Tracking Cultural Evolution in House Finch Song, Part 2

Guest post by researcher David Lahti

Linked paper: Four decades of cultural evolution in House Finch songs by C. Ju, F.C. Geller, P.C. Mundinger, and D.C. Lahti, The Auk: Ornithological Advances 136:1, January 2019.

(Read part one here.)

So what did we learn about how House Finch songs have changed since the 1970s—the equivalent of a millennium of cultural evolution in human terms? Here are the main results, and how we interpret them. We have to be careful with interpretation, though, as we cannot be sure that the differences we observed represent consistent trends; it’s possible that the birds have been fluctuating through the years and we merely caught two random points.

  1. All the main features of House Finch song in 2012 (such as song length, pitch, and syntax) are within the same range as they were in 1975.

Because the basic characteristics of House Finch song have remained consistent across the decades, birds today would probably still recognize old recordings as being from their own species. We’re soon going to test this to find out for sure!

  1. Roughly half of the individual syllables that were around in 1975 were around in 2012, too. The more common the syllables were in 1975, the more likely they were to still be in use by 2012.
  2. However, none of the particular songs (that is, sequences of syllables) that we recorded in 1975 were sung by any bird in 2012.

These results are to be expected. Since House Finch syllables are learned whole, they can be preserved from generation to generation; perhaps birds even reinvent the same syllables over time. However, young birds individually assemble syllables into songs each generation, and there are millions of combinatorial possibilities.

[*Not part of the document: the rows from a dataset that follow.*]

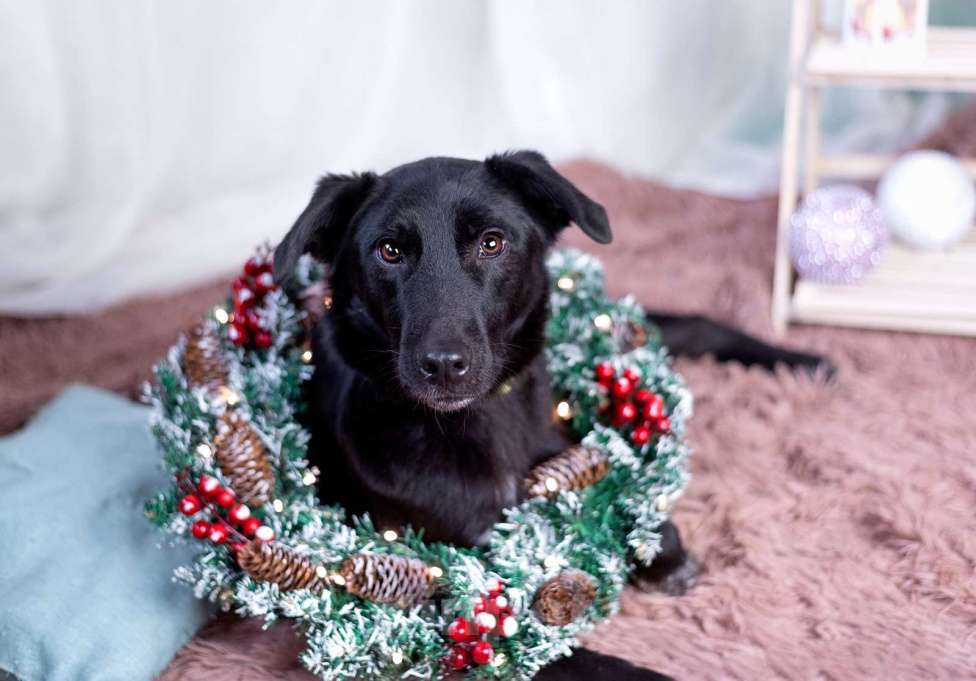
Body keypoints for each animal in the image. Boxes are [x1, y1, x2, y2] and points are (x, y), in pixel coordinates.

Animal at [272, 150, 824, 680]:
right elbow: (590, 663)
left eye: (492, 243)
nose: (444, 365)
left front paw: (665, 552)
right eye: (388, 251)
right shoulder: (451, 623)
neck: (480, 420)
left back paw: (806, 360)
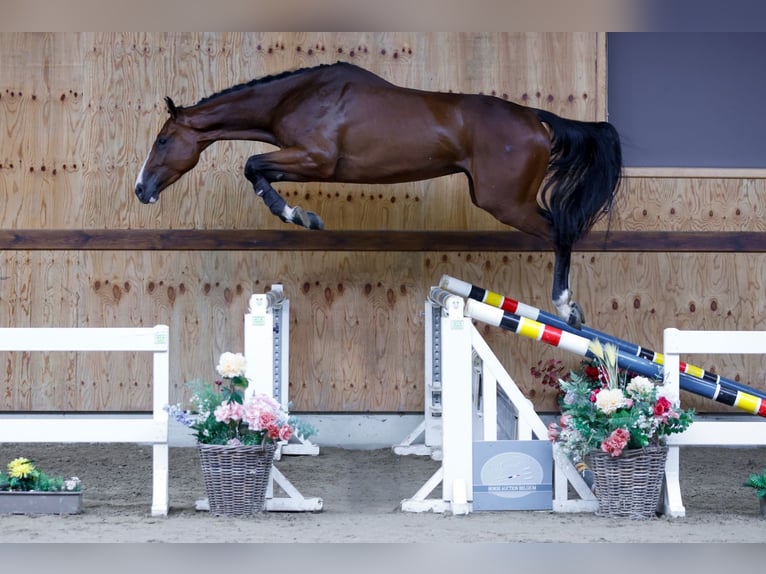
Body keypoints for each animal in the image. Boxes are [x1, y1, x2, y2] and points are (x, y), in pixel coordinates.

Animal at [134, 62, 624, 328]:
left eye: (162, 140)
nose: (142, 190)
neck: (299, 96)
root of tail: (536, 119)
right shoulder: (305, 160)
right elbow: (257, 169)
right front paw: (301, 215)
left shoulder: (316, 159)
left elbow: (253, 165)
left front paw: (301, 216)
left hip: (505, 202)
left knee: (561, 231)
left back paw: (567, 306)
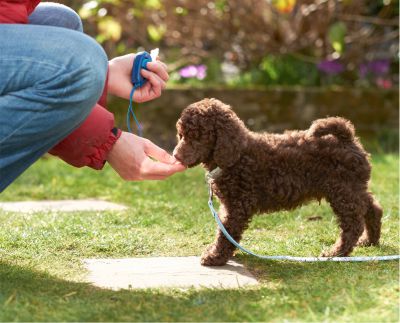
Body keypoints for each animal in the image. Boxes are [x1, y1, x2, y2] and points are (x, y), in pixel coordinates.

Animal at [173, 98, 382, 266]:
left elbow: (226, 232)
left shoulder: (238, 205)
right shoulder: (230, 205)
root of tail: (347, 138)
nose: (175, 155)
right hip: (353, 188)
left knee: (353, 224)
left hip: (342, 190)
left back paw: (336, 253)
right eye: (181, 135)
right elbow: (224, 230)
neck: (237, 156)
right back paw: (370, 240)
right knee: (373, 208)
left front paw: (215, 257)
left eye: (198, 136)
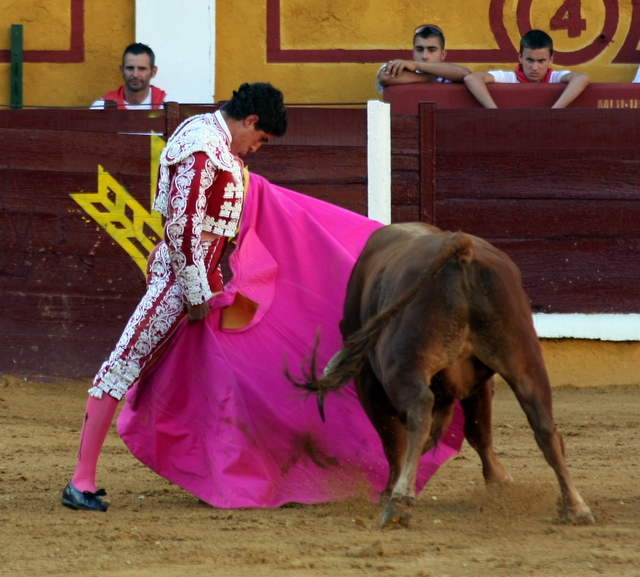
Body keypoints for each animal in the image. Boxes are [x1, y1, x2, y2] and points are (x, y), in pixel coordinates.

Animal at [296, 223, 596, 528]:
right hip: (524, 359)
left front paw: (389, 491)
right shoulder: (480, 383)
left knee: (417, 415)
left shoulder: (369, 385)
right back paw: (576, 507)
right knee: (544, 425)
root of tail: (460, 250)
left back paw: (399, 503)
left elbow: (393, 441)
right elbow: (478, 431)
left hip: (403, 365)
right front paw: (499, 481)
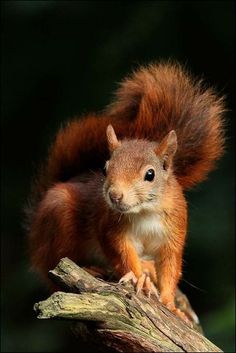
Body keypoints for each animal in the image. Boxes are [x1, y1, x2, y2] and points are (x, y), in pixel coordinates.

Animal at [25, 61, 225, 322]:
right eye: (105, 168)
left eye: (150, 174)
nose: (115, 196)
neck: (144, 212)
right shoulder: (110, 229)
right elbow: (122, 255)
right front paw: (139, 279)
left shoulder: (174, 232)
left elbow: (170, 268)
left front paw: (170, 304)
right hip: (58, 218)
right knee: (52, 269)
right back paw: (90, 268)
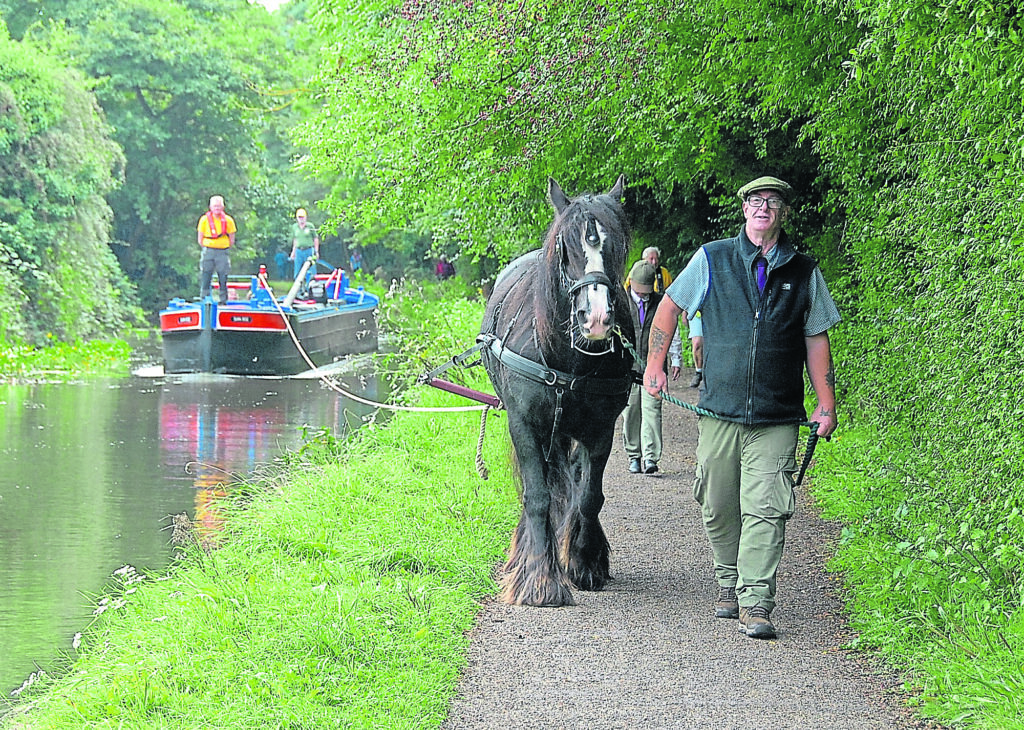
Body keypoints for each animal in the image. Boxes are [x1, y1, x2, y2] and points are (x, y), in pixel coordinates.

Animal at [477, 175, 630, 602]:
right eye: (565, 247)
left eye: (616, 243)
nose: (597, 318)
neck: (569, 360)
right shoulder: (525, 425)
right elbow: (539, 496)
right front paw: (541, 579)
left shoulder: (601, 428)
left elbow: (589, 496)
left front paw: (584, 561)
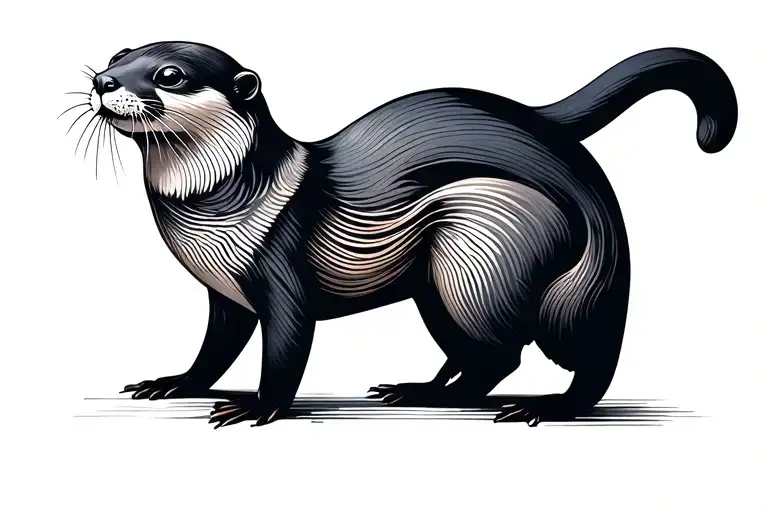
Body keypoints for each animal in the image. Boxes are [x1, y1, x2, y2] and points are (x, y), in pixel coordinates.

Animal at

  1. The population of songs is more diverse (there are more different syllables in use) in 2012 than there were in 1975.
  2. Although birds shared songs with each other in 1975, the birds in our 2012 sample didn’t share any songs with each other, despite being the same distances from their neighbors.

We know that the population of House Finches generally grew and expanded between 1975 and 2012, although a nasty outbreak of conjunctivitis was decimating the population for a while. A larger population means more neighbors to listen to and more individuals to create new syllable modifications as they learn. Both of these factors should eventually cause greater overall song variety, which is what both of these results show.

As is typical in science, we also found results we cannot readily explain:

  1. Birds in 2012 do not repeat their songs as reliably as they did in 1975—they are more likely to skip syllables, add new ones, or switch them around.
  2. Individual songs in 2012 have fewer different kinds of syllables than they did in 1975 (despite there being more total syllable types in use in the population as a whole!).
  3. In 2012, the syllables that are more common tend to be the ones that are more complex—they change pitch more rapidly and more often. They also tend to be higher pitched. This was not the case in 1975.

We’re developing some ideas to explain these curious results—hypotheses that will inspire our next round of field and laboratory work. The House Finch researchers in our lab are taking some exciting next steps, looking at such things as song similarity over geographic distance, changes on islands, early song development, social networks, and sex differences.

Unfortunately, Paul Mundinger passed away while this study was being conducted, and he never got to see the results. But it is because of his early work that we were able to chronicle changes in these songbirds over nearly four decades, and his song recordings (which are voluminous) will continue to provide us with interesting baseline data and prompt new research for years to come.

See more about the Lahti lab at http://lahtilab.org.

COMMENTS

  1. How do finch songs change seasonally, and do they respond to global warming, or drought, or periods of humidity?

    1. Those sorts of questions were beyond the scope of this research, but thank you for reading and for your interest in birds!